The eight staff judges of this year’s Indie Game Maker Contest have completed their work and our unranked Top 10 can be seen here. We have to wait for our celebrity judges (these cool people) to weigh in before we can announce the winners but given that my role is just about done, I thought I would take some time to reflect on my experience as a judge.

When you’re involved in a community devoted to indie games, you hear a lot of talk – talk about what makes a game good or what makes a game sell (as if any of us know). However, you don’t always see a lot of action to back that up. Finishing a game is a lot more work that finishing a post containing your opinion. But for this year’s contest, hundreds of you proved you can walk the walk in addition to talking the talk. These games were full of creativity and ambition. I saw very few games that were “phoning it in.” You weren’t out to just win the money, you were out to make excellent games…and many of you did!
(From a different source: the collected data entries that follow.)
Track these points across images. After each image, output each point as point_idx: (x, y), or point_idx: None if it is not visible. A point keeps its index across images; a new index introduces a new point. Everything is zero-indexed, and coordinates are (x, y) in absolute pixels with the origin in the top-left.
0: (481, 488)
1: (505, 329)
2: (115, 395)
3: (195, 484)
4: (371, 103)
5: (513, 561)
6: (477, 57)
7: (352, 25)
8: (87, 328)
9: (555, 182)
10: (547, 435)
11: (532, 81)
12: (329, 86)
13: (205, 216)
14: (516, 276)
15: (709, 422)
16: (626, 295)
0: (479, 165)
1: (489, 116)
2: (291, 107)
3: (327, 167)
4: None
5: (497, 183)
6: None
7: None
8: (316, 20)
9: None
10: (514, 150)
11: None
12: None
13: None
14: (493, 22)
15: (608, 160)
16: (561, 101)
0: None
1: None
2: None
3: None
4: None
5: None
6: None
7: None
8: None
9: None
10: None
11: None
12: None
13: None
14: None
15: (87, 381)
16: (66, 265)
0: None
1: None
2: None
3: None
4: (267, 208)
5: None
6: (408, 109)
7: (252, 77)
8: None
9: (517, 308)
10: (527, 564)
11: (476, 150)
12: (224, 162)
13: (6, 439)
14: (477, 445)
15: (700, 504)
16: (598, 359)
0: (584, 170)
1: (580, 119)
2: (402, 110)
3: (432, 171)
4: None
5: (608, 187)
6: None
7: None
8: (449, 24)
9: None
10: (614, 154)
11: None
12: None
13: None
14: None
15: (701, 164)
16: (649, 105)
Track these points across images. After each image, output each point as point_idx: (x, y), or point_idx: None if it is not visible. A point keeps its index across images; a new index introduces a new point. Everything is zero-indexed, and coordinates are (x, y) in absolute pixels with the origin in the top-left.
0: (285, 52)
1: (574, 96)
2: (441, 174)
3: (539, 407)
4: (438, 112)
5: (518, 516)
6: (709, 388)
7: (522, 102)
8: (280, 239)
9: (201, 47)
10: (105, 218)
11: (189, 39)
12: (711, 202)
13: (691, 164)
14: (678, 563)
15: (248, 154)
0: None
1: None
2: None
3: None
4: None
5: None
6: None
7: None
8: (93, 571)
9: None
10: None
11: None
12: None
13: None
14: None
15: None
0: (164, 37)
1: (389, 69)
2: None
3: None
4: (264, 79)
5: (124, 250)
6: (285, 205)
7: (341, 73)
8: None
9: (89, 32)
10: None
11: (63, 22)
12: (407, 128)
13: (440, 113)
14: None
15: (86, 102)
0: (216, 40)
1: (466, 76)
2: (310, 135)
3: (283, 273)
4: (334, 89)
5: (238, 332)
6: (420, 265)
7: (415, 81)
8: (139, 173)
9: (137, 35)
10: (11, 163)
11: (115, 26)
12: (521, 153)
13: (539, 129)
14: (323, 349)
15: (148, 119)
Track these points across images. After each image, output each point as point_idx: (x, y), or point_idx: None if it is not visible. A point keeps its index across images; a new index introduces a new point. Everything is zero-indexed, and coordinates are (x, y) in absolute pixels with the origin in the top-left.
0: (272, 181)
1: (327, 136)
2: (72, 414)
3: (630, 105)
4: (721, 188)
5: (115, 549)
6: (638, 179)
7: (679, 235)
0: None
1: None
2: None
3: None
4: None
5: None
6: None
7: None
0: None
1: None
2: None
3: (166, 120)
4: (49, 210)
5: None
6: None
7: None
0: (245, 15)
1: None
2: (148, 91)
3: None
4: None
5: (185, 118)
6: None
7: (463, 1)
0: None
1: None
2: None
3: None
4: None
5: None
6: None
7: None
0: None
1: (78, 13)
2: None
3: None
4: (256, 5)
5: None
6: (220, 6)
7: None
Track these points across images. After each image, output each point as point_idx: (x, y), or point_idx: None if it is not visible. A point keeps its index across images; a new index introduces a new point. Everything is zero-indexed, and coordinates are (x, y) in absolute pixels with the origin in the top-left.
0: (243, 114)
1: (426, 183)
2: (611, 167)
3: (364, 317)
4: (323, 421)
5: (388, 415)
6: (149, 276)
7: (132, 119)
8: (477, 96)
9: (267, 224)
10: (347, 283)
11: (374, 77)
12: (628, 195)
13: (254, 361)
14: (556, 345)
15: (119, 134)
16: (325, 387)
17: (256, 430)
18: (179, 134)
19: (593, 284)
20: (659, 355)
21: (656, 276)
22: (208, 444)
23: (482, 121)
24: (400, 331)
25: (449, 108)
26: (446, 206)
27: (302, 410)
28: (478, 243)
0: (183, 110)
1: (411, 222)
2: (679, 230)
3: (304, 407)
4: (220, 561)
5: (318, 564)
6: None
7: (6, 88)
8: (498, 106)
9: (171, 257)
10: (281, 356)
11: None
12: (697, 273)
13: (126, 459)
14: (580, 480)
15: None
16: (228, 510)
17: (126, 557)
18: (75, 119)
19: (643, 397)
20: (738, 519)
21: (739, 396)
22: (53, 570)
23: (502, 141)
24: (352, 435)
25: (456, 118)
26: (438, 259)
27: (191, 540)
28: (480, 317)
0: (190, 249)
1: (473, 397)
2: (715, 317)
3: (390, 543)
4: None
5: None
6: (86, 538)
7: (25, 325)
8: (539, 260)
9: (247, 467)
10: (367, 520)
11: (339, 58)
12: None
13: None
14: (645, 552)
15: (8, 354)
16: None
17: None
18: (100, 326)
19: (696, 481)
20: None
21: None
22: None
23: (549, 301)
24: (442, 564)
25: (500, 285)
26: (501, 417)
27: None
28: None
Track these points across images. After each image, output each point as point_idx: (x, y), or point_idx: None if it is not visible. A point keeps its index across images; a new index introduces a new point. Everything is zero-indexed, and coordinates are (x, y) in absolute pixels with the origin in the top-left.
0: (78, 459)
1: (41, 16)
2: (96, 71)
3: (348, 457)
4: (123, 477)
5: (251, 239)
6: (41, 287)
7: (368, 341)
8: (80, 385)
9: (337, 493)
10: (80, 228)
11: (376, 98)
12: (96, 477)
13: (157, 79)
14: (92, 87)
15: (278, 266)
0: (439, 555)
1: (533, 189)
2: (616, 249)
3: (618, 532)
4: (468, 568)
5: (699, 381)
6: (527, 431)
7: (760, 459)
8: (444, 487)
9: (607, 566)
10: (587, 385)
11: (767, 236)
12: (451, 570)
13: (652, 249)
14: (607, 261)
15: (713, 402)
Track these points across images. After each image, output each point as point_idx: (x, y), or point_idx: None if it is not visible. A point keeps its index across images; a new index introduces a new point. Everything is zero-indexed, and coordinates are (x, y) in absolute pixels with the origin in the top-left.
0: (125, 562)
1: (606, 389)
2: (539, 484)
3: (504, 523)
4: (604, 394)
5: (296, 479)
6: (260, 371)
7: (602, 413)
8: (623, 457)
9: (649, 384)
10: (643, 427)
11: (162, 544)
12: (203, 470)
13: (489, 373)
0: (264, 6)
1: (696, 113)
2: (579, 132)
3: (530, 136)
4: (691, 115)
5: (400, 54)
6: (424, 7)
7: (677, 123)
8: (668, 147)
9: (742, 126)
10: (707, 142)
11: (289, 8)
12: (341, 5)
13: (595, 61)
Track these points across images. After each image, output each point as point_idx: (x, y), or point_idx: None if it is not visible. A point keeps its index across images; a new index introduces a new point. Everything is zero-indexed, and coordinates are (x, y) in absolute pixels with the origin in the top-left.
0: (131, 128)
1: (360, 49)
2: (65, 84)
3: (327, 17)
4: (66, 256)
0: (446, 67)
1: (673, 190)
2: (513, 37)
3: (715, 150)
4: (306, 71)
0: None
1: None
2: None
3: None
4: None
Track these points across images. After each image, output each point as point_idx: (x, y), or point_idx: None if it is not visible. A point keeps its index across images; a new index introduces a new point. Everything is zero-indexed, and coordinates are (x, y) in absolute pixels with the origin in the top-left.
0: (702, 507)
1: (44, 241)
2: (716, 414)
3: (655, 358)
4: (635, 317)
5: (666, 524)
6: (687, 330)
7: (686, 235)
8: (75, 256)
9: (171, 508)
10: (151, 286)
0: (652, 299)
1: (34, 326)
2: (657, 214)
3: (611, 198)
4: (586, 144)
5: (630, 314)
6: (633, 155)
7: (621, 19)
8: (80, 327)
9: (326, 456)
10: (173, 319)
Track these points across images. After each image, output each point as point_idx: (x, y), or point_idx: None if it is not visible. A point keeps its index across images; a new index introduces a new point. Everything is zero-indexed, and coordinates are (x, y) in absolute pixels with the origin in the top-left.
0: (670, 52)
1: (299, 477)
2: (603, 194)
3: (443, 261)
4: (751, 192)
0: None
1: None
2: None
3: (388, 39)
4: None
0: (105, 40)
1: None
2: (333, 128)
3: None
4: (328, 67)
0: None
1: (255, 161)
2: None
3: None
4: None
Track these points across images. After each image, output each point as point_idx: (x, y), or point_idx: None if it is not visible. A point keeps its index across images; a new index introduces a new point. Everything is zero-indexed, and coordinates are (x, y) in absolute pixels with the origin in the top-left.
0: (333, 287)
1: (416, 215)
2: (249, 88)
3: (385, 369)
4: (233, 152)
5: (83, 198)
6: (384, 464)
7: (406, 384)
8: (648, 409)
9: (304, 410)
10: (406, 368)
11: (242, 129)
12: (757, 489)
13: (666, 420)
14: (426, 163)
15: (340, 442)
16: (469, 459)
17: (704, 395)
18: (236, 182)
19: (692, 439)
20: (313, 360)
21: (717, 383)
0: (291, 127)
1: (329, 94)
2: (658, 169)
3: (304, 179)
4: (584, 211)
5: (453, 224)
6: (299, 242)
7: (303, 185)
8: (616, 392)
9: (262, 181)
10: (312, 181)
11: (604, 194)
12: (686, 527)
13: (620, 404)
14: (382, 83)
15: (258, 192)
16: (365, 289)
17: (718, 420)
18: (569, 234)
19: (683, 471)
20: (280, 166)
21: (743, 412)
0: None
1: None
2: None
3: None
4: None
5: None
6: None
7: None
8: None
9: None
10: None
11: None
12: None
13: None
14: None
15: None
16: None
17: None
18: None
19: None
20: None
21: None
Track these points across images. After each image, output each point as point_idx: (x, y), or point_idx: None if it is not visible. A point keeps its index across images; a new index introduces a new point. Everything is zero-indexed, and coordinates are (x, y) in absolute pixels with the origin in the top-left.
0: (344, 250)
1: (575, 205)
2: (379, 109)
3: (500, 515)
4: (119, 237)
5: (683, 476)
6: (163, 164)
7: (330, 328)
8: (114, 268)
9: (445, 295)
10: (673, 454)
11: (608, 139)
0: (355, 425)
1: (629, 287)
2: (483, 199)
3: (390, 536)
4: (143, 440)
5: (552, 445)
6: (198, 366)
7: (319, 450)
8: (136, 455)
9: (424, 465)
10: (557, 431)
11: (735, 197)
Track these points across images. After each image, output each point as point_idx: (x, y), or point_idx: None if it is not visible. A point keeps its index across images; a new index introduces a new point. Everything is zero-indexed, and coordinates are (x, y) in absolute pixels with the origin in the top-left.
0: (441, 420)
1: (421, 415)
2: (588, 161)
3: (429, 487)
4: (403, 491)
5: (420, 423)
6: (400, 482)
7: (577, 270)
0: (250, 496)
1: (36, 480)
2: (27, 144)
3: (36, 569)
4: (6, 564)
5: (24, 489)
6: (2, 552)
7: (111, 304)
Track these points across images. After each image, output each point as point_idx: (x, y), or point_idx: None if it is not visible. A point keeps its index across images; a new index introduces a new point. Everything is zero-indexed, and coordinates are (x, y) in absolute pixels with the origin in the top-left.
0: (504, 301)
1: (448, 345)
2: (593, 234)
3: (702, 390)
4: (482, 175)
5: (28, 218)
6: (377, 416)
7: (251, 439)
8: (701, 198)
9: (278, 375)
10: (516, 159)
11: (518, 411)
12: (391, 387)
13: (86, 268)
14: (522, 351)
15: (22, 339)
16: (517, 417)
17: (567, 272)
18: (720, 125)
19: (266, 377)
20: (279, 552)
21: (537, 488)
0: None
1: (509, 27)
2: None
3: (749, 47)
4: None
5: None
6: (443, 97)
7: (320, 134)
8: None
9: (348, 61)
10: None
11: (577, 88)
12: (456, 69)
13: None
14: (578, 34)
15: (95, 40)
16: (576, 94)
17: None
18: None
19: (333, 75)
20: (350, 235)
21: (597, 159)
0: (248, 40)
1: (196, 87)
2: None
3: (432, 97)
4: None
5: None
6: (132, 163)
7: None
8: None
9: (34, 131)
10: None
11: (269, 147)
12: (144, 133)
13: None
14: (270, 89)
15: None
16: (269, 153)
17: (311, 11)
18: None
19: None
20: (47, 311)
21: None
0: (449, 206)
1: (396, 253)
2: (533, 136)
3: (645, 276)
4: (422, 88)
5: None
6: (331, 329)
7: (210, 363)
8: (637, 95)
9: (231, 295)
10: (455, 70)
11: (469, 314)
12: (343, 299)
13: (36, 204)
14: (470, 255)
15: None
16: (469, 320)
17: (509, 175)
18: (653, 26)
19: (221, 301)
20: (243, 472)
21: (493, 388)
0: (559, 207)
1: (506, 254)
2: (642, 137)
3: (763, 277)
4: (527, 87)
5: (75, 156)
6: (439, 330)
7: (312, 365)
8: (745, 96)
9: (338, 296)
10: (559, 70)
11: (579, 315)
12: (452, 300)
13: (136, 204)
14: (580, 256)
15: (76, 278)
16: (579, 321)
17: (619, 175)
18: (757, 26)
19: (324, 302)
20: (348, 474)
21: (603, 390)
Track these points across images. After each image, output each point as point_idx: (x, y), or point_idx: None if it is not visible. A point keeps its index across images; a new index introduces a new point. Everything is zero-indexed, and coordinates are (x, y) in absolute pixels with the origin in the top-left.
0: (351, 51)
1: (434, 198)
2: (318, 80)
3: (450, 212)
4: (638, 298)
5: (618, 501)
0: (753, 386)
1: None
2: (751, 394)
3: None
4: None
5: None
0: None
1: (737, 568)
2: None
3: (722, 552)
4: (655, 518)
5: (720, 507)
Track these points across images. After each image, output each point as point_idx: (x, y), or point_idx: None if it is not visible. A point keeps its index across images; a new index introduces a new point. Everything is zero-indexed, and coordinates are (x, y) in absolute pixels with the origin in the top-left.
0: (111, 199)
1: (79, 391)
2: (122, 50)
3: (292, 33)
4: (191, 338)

I wish I could be more specific but that still has to wait. I will say that when the full list of prizes has winners and not just the top three, you will understand what I mean. I saw people willing to take a leap of faith with genres and engines that were not nearly as well-represented last year. More often than not, that ambition was backed up by some formidable talent, whether in art or programming or just good old game design instincts.

And some big rewards at that!

Of course, with ambition comes risk. There were some beautiful-looking games that crashed immediately when I tried to play them, resulting in disqualification. Even more unfortunate was when we had a game that many judges liked a lot but had a game-breaking bug that got through screening. This happened pretty often and not everyone hits these bugs but when you do, the procedures are clear. In a contest this competitive, losing 10 points for a bug like that instantly takes you out of the running for the big prizes.

If I have one suggestion to offer next year’s entrants, it would be one that I’ve emphasized several times in this blog – Test Your Game. Have other people test the game. Leave yourself time to clean up whatever bugs they might find. I know a month isn’t a lot of time to work with, but the games that will win this thing all run very smoothly.

Once again, I think this contest brought out the best in the indie game community. The passion with which you all embraced this challenge made it an awesome experience. 10/10 would judge again.

I will have much more to say once the winners are announced on October 24. See you then!